Awards and highlights
- First-team All-Arena (1991);

Career NFL statistics
- Receptions: 3
- Receiving yards: 66
- Stats at Pro Football Reference

Career AFL statistics
- Receptions: 116
- Receiving yards: 1,897
- Receiving touchdowns: 32
- Tackles: 140
- Interceptions: 11
- Stats at ArenaFan.com

= Wayne Coffey (American football) =

American football player (1964–2024)

Wayne Everett Coffey (May 30, 1964 – June 2024) was an American professional football player who was a wide receiver in the National Football League (NFL) and Arena Football League (AFL). He played college football at Cisco College and Southwest Texas State University, earning junior college All-American honors while at Cisco.

# # # # # # #

● WORK INSTRUCTIONS
1. Transcribe everything in the Wayne Coffey excerpt from "Career AFL statistics" down to "football player (1964–2024)".
2. In the Wayne Coffey excerpt, list every statistic under "Career AFL statistics" along with its number.
Use only the Wayne Coffey excerpt.

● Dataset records
# # # # # # #

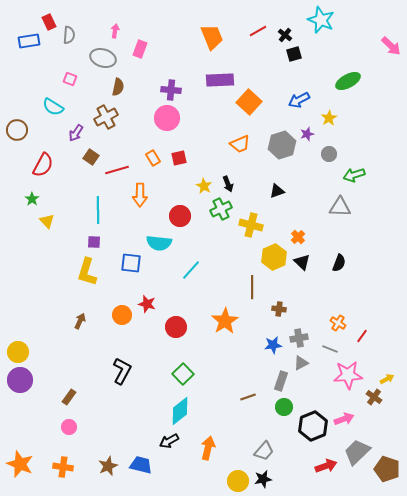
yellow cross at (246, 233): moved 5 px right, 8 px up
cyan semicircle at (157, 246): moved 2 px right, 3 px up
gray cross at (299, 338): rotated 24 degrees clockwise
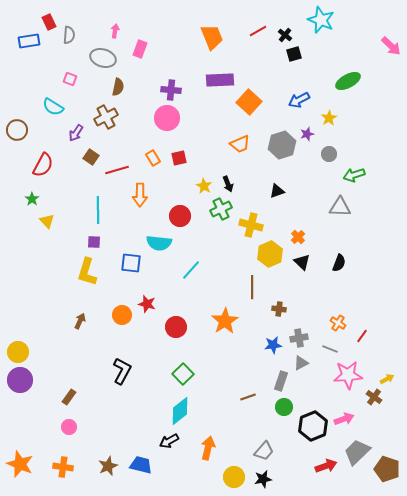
yellow hexagon at (274, 257): moved 4 px left, 3 px up
yellow circle at (238, 481): moved 4 px left, 4 px up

# # # # # # #

● ANSWER SET
1.
Career AFL statistics
- Receptions: 116
- Receiving yards: 1,897
- Receiving touchdowns: 32
- Tackles: 140
- Interceptions: 11
- Stats at ArenaFan.com

= Wayne Coffey (American football) =

American football player (1964–2024)

2.
Receptions: 116
Receiving yards: 1,897
Receiving touchdowns: 32
Tackles: 140
Interceptions: 11